§ DATA EXTRACT
* * *

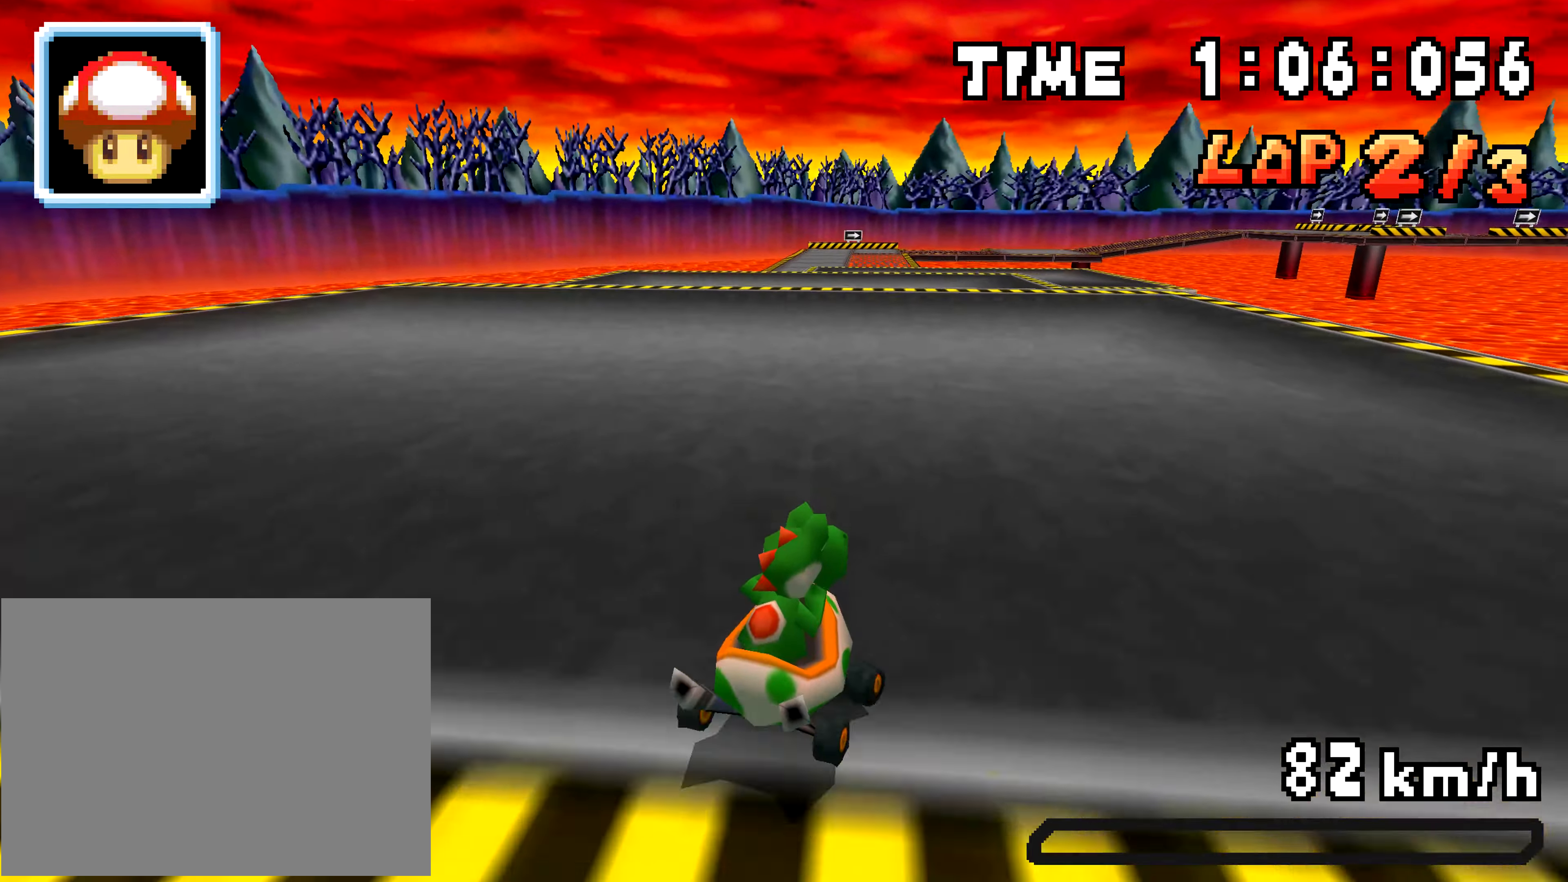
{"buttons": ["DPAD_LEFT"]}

* * *

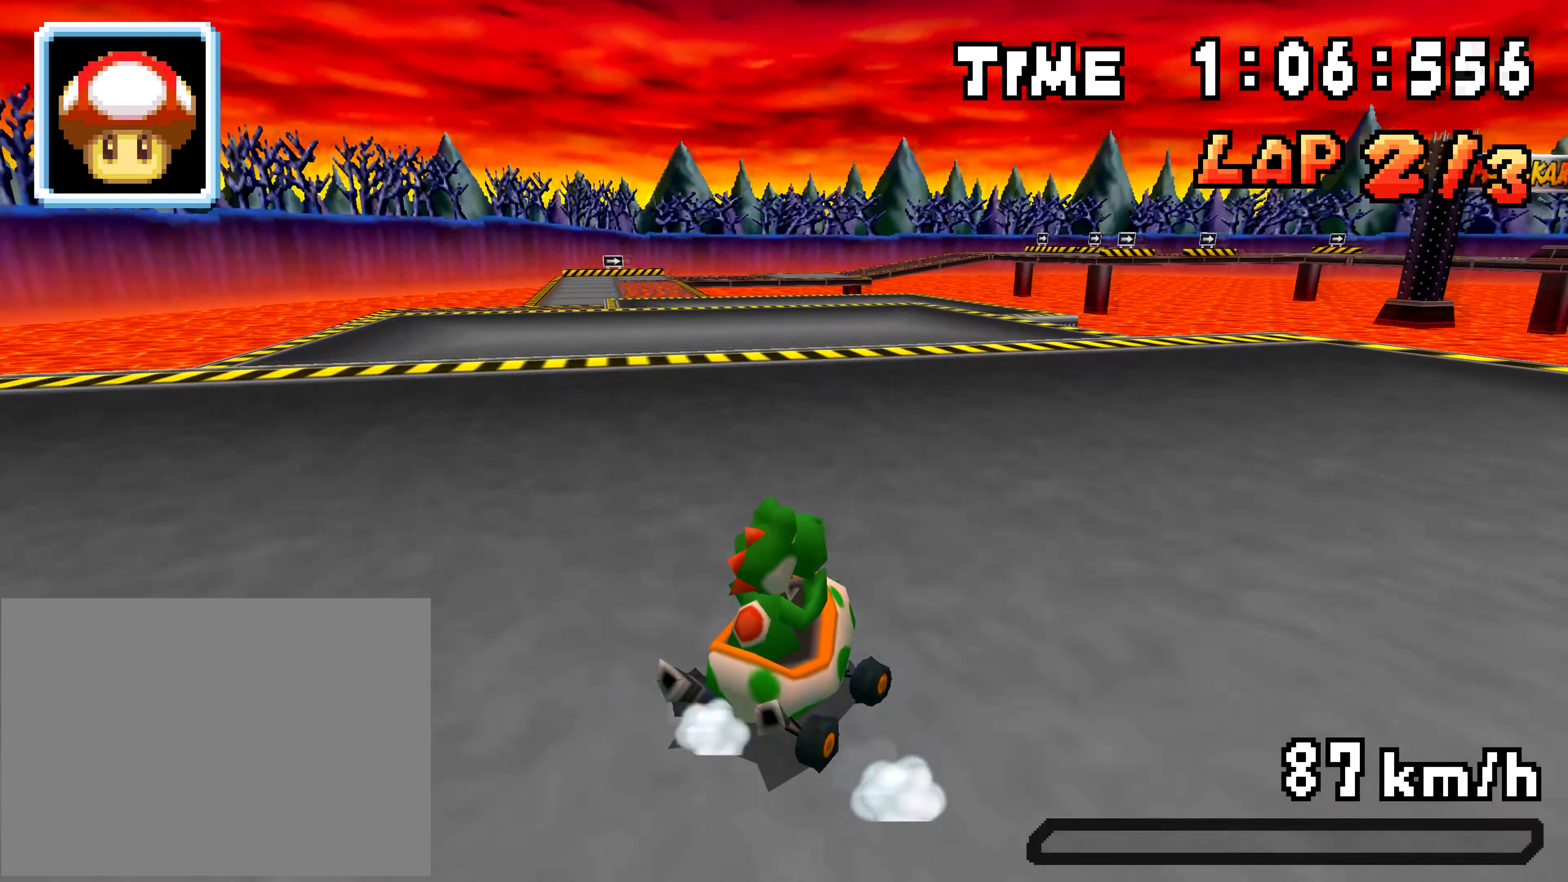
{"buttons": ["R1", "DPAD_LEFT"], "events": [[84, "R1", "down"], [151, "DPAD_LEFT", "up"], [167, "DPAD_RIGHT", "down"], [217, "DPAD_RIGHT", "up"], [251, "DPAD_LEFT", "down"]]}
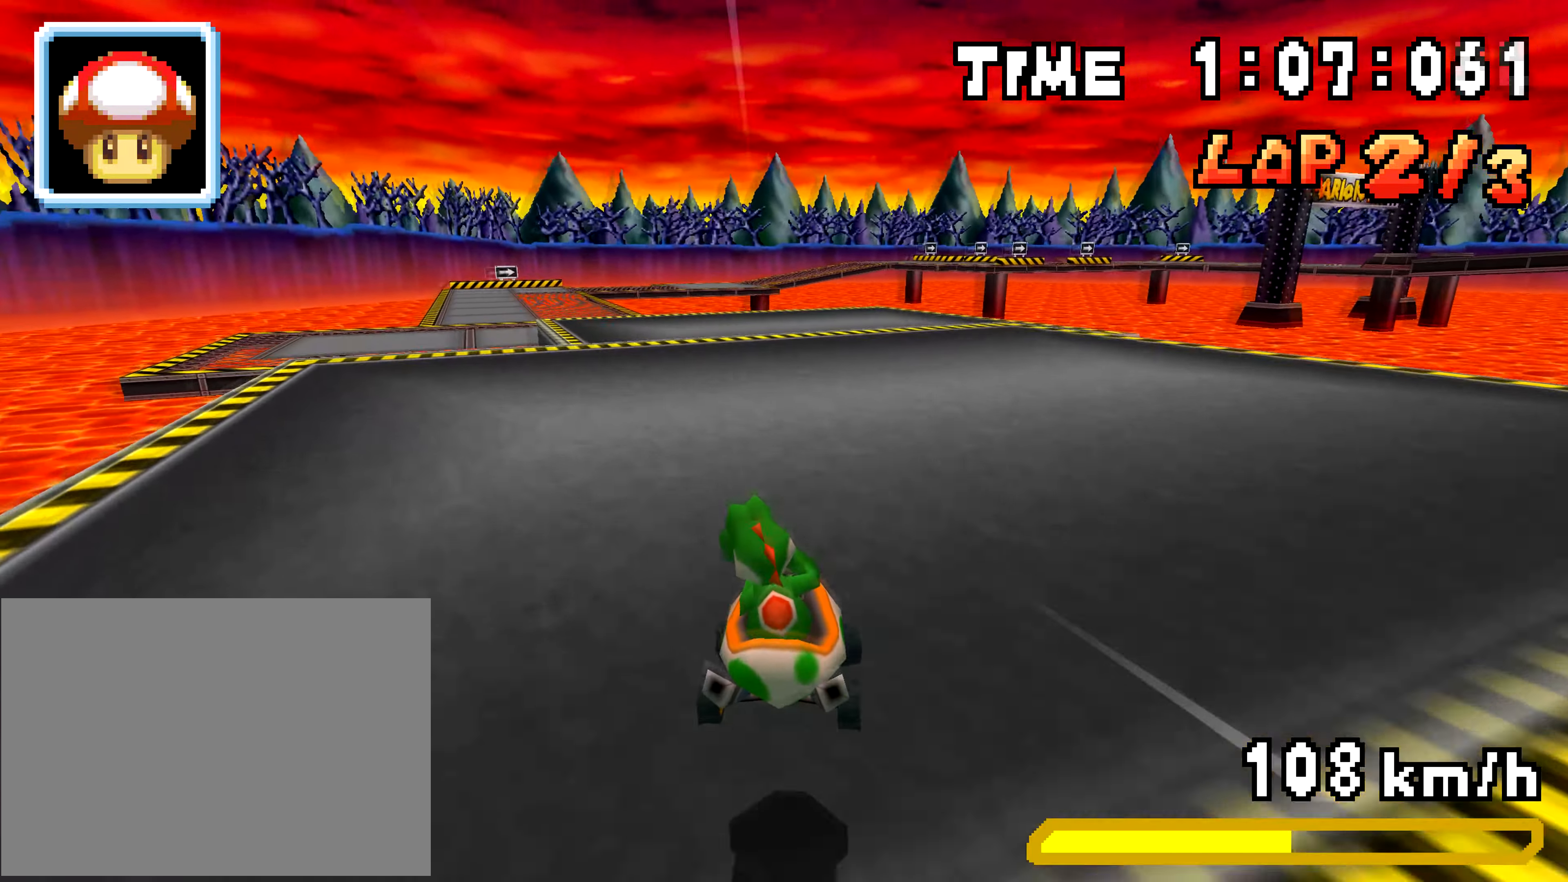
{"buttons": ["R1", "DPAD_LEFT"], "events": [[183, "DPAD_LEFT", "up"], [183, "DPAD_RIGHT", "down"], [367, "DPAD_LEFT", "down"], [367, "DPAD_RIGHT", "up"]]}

* * *

§ AIM OF THE TASK
Which of the lines above hold the word "events"? Copy each one.

§ OUTPUT FOR THIS TASK
{"buttons": ["R1", "DPAD_LEFT"], "events": [[84, "R1", "down"], [151, "DPAD_LEFT", "up"], [167, "DPAD_RIGHT", "down"], [217, "DPAD_RIGHT", "up"], [251, "DPAD_LEFT", "down"]]}
{"buttons": ["R1", "DPAD_LEFT"], "events": [[183, "DPAD_LEFT", "up"], [183, "DPAD_RIGHT", "down"], [367, "DPAD_LEFT", "down"], [367, "DPAD_RIGHT", "up"]]}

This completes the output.